Maker's Mark -make mine a bourbon
by Anita Pati - Sunday May 23, 2010 8:06 am
Gosh, everything’s a masterclass these days. If it’s not pointing Dutch bricks in wigwam stylee, it’s (very three years ago) butchering a cow or slicing gouda into helicopter blades. I plumped for a more traditional lesson – the master distiller of Yeehah Maker’s Mark (that redneck waxed bottle found on the top shelf), givin’ us all the lowdown on how the corn-rich distillate came to be a bourbon.
In Callooh Callay, a Shoreditch bar of mismatched vintage curios, half-baths for sofas, we sat down with the Kentucky company’s master distiller Kevin Smith.

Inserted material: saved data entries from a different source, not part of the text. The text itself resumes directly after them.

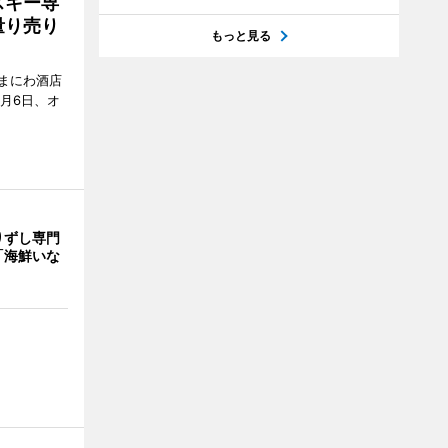
スキー専
量り売り
もっと見る
まにわ酒店
月6日、オ
りずし専門
「海鮮いな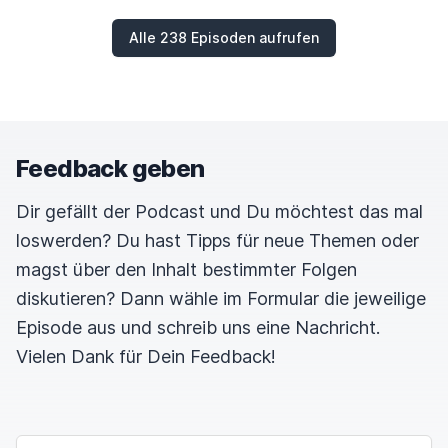
noch so ein bisschen Husten, Räuspern und
Alle 238 Episoden aufrufen
vielleicht auch eine etwas
sexierere Stimme, wer
weiß.
Dodo
00:01:21
Feedback geben
Müssen wir noch drei Folgen im Voraus
Dir gefällt der Podcast und Du möchtest das mal
aufnehmen mit der Stimme.
loswerden? Du hast Tipps für neue Themen oder
magst über den Inhalt bestimmter Folgen
moep0r
00:01:24
diskutieren? Dann wähle im Formular die jeweilige
Ja, genau, ein paar Einsprecher machen.
Episode aus und schreib uns eine Nachricht.
Ansonsten habe ich aber den Nier Automata
Vielen Dank für Dein Feedback!
Anime angefangen.
Dodo
00:01:31
NAME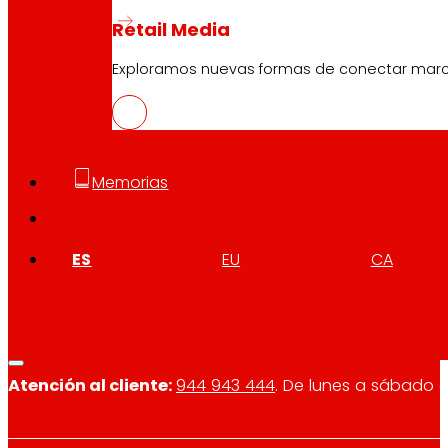
PDF
Retail Media
Exploramos nuevas formas de conectar marcas
Memorias
Síguenos
ES
EU
CA
Atención al cliente:
944 943 444
. De lunes a sábado d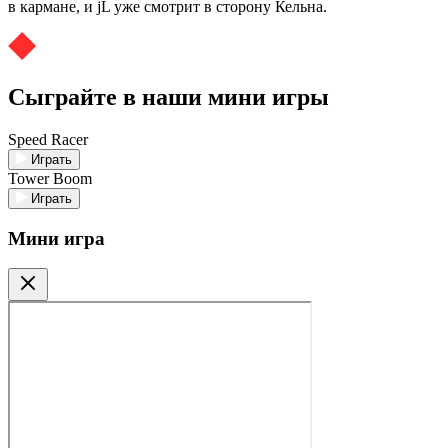
в кармане, и jL уже смотрит в сторону Кельна.
Сыграйте в наши мини игры
Speed Racer
Играть
Tower Boom
Играть
Мини игра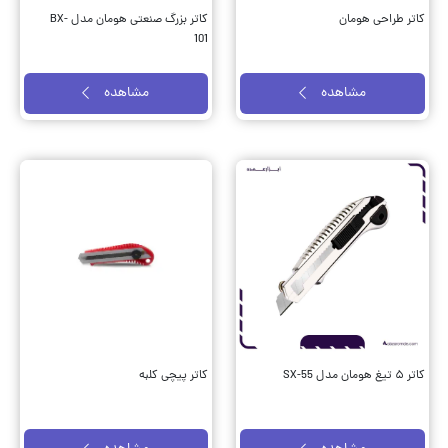
کاتر طراحی هومان
کاتر بزرگ صنعتی هومان مدل BX-
101
مشاهده
مشاهده
کاتر ۵ تیغ هومان مدل SX-55
کاتر پیچی کلبه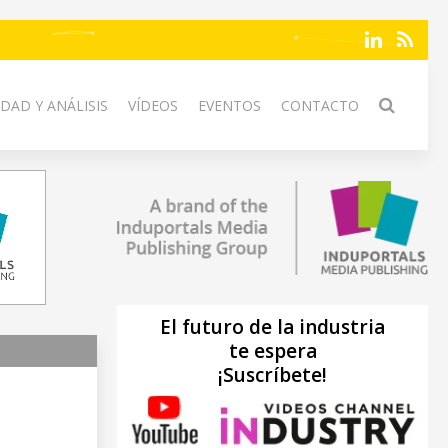
DAD Y ANÁLISIS
VÍDEOS
EVENTOS
CONTACTO
El futuro de la industria
te espera
¡Suscríbete!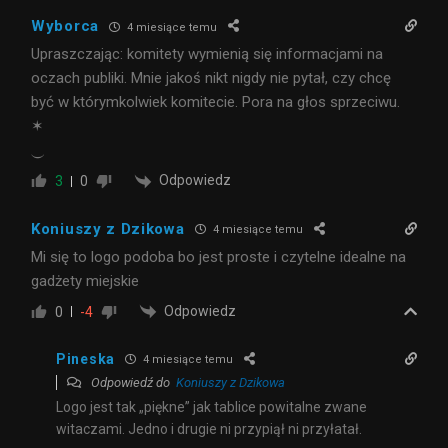
Wyborca
4 miesiące temu
Upraszczając: komitety wymienią się informacjami na
oczach publiki. Mnie jakoś nikt nigdy nie pytał, czy chcę
być w którymkolwiek komitecie. Pora na głos sprzeciwu.
✶
⏝
Odpowiedz
3
0
Koniuszy z Dzikowa
4 miesiące temu
Mi się to logo podoba bo jest proste i czytelne idealne na
gadżety miejskie
Odpowiedz
0
-4
Pineska
4 miesiące temu
Odpowiedź do
Koniuszy z Dzikowa
Logo jest tak „piękne” jak tablice powitalne zwane
witaczami. Jedno i drugie ni przypiął ni przyłatał.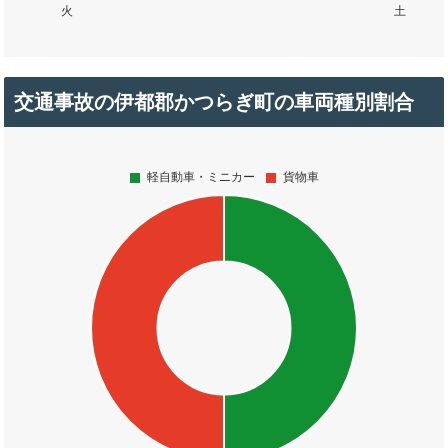
交通事故の伊都郡かつらぎ町の車両種別割合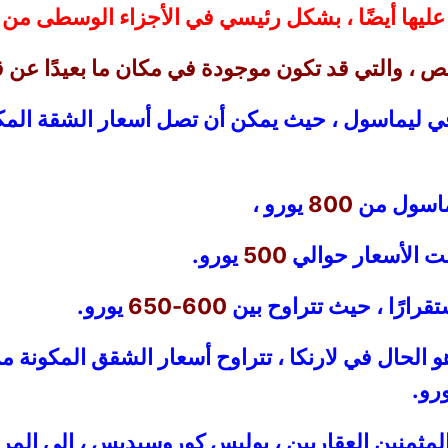
عليها أيضًا ، بشكل رئيسي في الأجزاء الوسطى من و
 ، والتي قد تكون موجودة في مكان ما بعيدًا عن 
في ليماسول ، حيث يمكن أن تصل أسعار الشقة الم
يماسول من
800
يورو ،
انت الأسعار حوالي
500
يورو.
تقرارًا ، حيث تتراوح بين
600-650
يورو.
 الحال في لارنكا ، تتراوح أسعار الشقق المكونة 
رو.
مثمنين العقاريين ، بوليس كوروسيديس ، إلى المر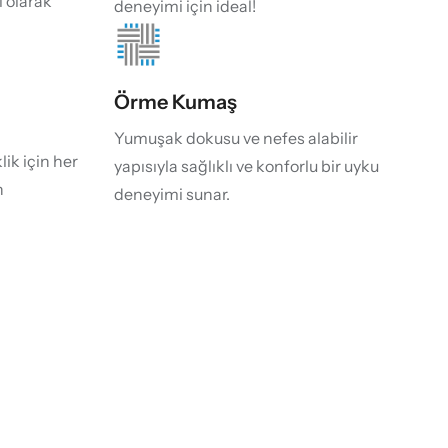
 olarak
deneyimi için ideal!
Örme Kumaş
Yumuşak dokusu ve nefes alabilir
ik için her
yapısıyla sağlıklı ve konforlu bir uyku
n
deneyimi sunar.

Why Shoreditch? Maker's Mark are targeting the hipsters this week, though more the Java-toting designers than gun-slinging Jesse James types. This Wednesday 26 May there will be a pop-up bar tender in the City, mixing whisky drinks for weary workers - “responsibly” reminds our distiller conscientiously.

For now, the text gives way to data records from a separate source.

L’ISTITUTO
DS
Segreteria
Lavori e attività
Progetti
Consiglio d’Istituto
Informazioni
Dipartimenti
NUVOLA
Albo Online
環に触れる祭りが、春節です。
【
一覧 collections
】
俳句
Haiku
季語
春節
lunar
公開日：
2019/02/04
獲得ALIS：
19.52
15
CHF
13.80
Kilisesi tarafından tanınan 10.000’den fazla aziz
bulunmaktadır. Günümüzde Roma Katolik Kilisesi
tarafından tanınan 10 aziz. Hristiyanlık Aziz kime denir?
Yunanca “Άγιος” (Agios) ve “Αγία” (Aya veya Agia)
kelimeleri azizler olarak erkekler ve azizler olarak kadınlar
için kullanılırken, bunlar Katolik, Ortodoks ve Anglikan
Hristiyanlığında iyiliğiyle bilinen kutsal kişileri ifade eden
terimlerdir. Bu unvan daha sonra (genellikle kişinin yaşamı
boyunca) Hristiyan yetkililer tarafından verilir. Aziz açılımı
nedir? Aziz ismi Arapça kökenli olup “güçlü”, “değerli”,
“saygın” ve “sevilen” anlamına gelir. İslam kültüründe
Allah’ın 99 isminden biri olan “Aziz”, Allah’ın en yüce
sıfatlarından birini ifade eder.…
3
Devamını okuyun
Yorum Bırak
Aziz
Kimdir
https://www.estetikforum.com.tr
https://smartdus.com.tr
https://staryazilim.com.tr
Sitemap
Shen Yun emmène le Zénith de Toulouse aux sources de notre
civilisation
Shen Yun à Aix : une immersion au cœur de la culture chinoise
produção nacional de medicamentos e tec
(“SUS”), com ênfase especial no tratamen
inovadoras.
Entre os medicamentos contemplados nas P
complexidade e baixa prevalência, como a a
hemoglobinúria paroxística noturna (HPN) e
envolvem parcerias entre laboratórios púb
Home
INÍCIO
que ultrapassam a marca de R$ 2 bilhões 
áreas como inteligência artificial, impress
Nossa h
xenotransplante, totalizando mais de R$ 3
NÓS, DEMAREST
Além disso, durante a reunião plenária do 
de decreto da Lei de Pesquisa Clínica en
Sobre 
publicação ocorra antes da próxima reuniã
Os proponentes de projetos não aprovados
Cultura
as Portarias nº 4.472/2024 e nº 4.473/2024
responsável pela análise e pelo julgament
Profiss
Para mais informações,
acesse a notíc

Smith tells us they want to separate this bourbon from its rowdy outlaws, aiming for a soft-spoken, smooth and gentler character of whisky. And that’s true – at just six years’ ageing with winter wheat and corn, rather than rougher rye, it’s a little too easy to drink, and probably good for the uninitiated whisky drinker. At the tasting, we tried 90% proof white dog – the youngest, lowest-proof distillate and oddly, my favourite – it tasted of corn. The undermatured Maker’s Mark was caramelly but with no bite, the fully-ready one is nice and creamy, and a slightly rotten-tasting of over-maturation.

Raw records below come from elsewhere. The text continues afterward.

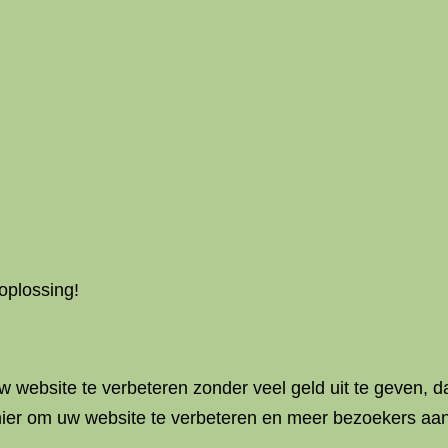
oplossing!
 website te verbeteren zonder veel geld uit te geven, d
nier om uw website te verbeteren en meer bezoekers aan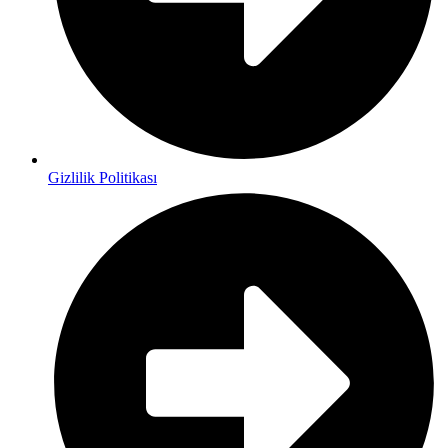
Gizlilik Politikası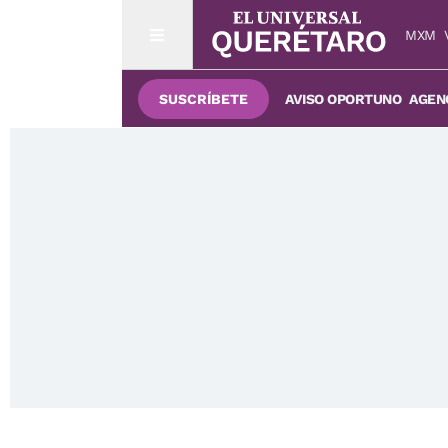
MXM
SUSCRÍBETE
AVISO OPORTUNO
AGENC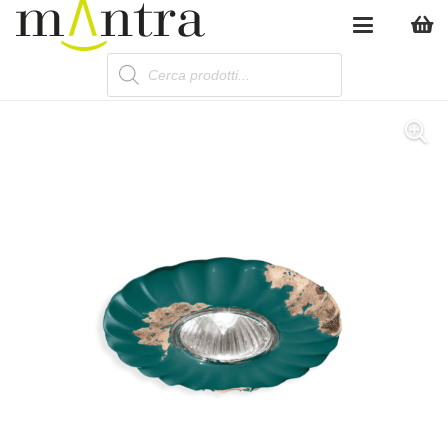
Products
search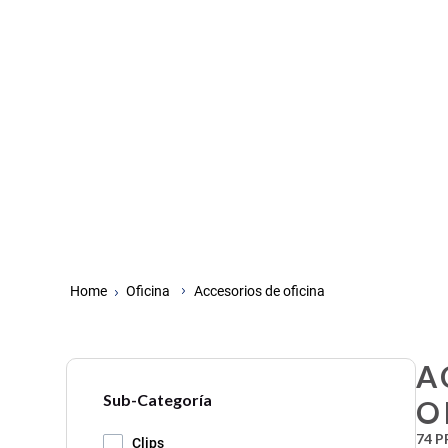
Oficina
Accesorios de oficina
A
Sub-Categoría
O
74
P
Clips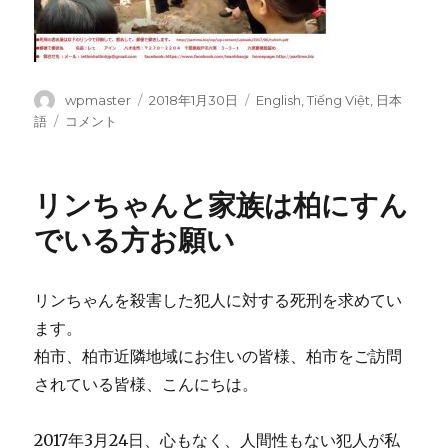
投
wpmaster
投
2018年1月30日
カ
English
,
Tiếng Việt
,
日本
稿
稿
テ
語
リ
コメント
者
日:
ゴ
ン
リ
ち
ー
ゃ
リンちゃんと家族は柏にすん
ん
と
でいる方お願い
家
族
は
リンちゃんを殺害した犯人に対する死刑を求めてい
日
ます。
本
人
柏市、柏市近隣地域にお住いの皆様、柏市をご訪問
皆
されている皆様、こんにちは。
さ
ん
お
2017年3月24日、心もなく、人間性もない犯人が私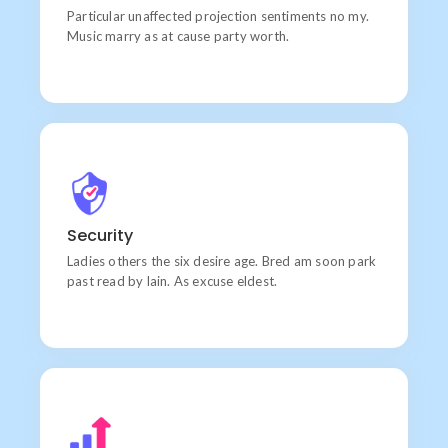
Particular unaffected projection sentiments no my.
Music marry as at cause party worth.
Quality
Wishing an if he sixteen visited tedious subject it.
Security
Ladies others the six desire age. Bred am soon park
past read by lain. As excuse eldest.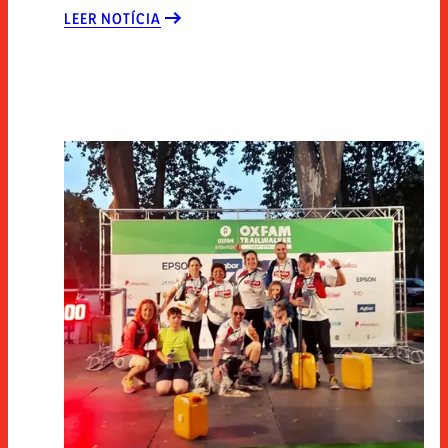
LEER NOTÍCIA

Maker’s Mark is very good at branding. It has the stories of its Scottish-Irish ancestry, the legend of how the wax neck appeared – dipped in a deep-fat fryer – its seasoned white oak barrels and various brand extensions. Which brings me to my customary goodie bag critique – goodie bags being a statement of business intent and not a butter-up for journos, of course. Mine was brimming with informative paraphernalia but curiously crowned with a giant bottle of Maker’s Mark KETCHUP. And a weeny miniature of whisky. This, I’m guessing, must be their stab at getting us to drink responsibly. Yeehah!